Исходный текст:

Его перебивали все громче, но он продолжал: «Но вы находитесь под воздействием самых темных предрассудков самых темных веков, которые только существовали в нашей стране. Именно это чувство не обсуждалось в дебатах, более того, вы хранили его в тайне от самих же себя – вопреки всей вашей просвещенности – и оно без вашего ведома влияет на вас, как и на других за границами…»
Он помолчал, чтобы перевести дух перед заключительным пассажем: «Я не могу заседать в этой палате, если со всей ясностью не изложу своего мнения по этому вопросу. Каковы бы ни были последствия для того места, которое я занимаю… я не могу отдать свой голос тому, что не соответствует, как я полагаю, истинным принципам религии. Да, именно как христианин я не возьму на себя ужасную ответственность за недопущение к законодательным органам приверженцев той веры, у груди которой родился мой Господь и Спаситель».
Он сел на место. На задних рядах его партии царило мертвое молчание, и, когда палата проголосовала, из всей фракции только он и Джордж Бентинк отдали голоса за резолюцию. Однако во всей палате нашлось достаточно сочувствующих, чтобы провести ее большинством в шестьдесят семь голосов.
Речь Дизраэли, которая, по словам его отца, была «самой важной из когда-либо произнесенных в палате общин», могла бы погубить его карьеру, но эта тема явно взволновала его и вполне вписалась в его любимую фразу: «Раса – это все». С точки зрения храбрости его поступок граничит с безрассудством.
Родня возликовала после успеха резолюции в палате общин, но спустя некоторое время ее зарубили в палате лордов.
Ротшильд снова был избран от Сити, снова вернулся, снова отказался приносить христианскую присягу и снова был отправлен восвояси. Параллельно с этими хлопотами Рассел неоднократно пытался провести акт об эмансипации через парламент. Снова и снова он проходил в палате общин и каждый раз терпел неудачу у лордов.
Тогда Давид Саломонс открыл второй фронт, применив другую тактику. В июне 1851 года его выбрали членом парламента от Гринвича от партии вигов. Как и Ротшильд, он отказался принести присягу, но, в отличие от него, занял свое место на скамье. Это было неслыханное дело, и после минутного оцепенения раздался шум: виги громко поддержали его, а тори возмущались, и со всех стороны вскакивали депутаты, требуя себе слова по процедурному вопросу. Вот как описывал последующие события очевидец: «В середине палаты общин стоял необычайно мягкий, джентльменского вида человек, похожий на спокойного и воспитанного сельского сквайра, как и большинство окружавших его членов парламента. Вокруг этого мирной и улыбчивой фигуры с воем и бешенством бушевала война парламентских стихий. Под крики «долой» с одной стороны и громкую поддержку с другой этот уважаемый человек каким-то образом заставил палату выслушать себя. Благосклонность большинства палаты, располагающий вид претендента или любопытство одержали верх. Все стихло, и тогда в полном молчании мистер олдермен Саломонс произнес свою первую речь».

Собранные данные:
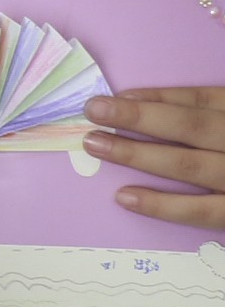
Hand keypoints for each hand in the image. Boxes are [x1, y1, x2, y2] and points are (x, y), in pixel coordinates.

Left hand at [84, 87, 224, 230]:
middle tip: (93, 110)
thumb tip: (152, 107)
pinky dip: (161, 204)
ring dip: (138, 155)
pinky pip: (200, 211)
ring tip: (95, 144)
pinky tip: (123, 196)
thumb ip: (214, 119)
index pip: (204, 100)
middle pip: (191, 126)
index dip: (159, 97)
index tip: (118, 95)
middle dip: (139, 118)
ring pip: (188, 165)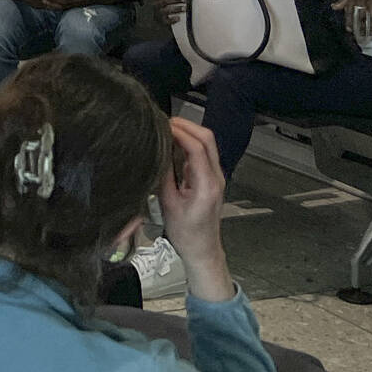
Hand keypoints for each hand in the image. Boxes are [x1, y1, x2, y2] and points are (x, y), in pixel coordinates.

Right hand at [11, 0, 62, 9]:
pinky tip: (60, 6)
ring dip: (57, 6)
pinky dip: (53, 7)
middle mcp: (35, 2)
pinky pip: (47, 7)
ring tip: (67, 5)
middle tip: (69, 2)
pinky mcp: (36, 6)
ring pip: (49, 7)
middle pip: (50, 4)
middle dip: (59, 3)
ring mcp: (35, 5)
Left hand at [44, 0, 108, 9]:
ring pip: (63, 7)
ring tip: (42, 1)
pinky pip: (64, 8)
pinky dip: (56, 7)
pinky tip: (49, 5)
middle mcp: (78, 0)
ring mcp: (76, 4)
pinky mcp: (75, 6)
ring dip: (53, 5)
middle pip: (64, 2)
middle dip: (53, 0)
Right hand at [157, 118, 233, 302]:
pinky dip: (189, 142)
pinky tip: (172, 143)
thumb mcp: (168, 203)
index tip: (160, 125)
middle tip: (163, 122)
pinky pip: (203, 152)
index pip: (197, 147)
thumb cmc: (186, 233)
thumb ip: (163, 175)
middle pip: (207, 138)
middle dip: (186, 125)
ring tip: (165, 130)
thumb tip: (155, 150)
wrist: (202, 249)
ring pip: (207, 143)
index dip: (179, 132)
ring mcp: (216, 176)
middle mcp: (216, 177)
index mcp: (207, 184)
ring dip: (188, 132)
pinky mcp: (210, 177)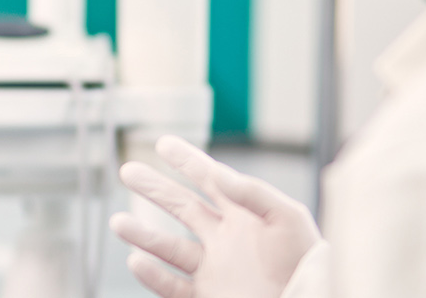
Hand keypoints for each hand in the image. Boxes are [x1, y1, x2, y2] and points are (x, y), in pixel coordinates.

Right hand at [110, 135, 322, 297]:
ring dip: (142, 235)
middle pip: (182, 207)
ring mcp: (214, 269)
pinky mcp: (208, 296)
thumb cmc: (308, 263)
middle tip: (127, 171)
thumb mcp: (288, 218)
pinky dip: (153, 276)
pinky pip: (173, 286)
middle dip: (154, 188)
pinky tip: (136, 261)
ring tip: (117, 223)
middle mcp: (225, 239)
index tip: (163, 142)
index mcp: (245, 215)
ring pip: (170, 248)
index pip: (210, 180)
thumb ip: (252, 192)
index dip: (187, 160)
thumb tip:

Задание 1: Переведите на английский язык предложение из исходного текста: «Родня возликовала после успеха резолюции в палате общин, но спустя некоторое время ее зарубили в палате лордов».
Задание 2: Пожалуйста, скопируйте из исходного текста фрагмент, который начинается со слов «Речь Дизраэли, которая, по» и продолжается вплоть до слов «неудачу у лордов.» включительно.
Листинг представляет собой отдельный материал, не связанный с исходным текстом.

Письменный ответ 1: The family rejoiced at the resolution's success in the House of Commons, but some time later it was struck down in the House of Lords.

Письменный ответ 2:
Речь Дизраэли, которая, по словам его отца, была «самой важной из когда-либо произнесенных в палате общин», могла бы погубить его карьеру, но эта тема явно взволновала его и вполне вписалась в его любимую фразу: «Раса – это все». С точки зрения храбрости его поступок граничит с безрассудством.
Родня возликовала после успеха резолюции в палате общин, но спустя некоторое время ее зарубили в палате лордов.
Ротшильд снова был избран от Сити, снова вернулся, снова отказался приносить христианскую присягу и снова был отправлен восвояси. Параллельно с этими хлопотами Рассел неоднократно пытался провести акт об эмансипации через парламент. Снова и снова он проходил в палате общин и каждый раз терпел неудачу у лордов.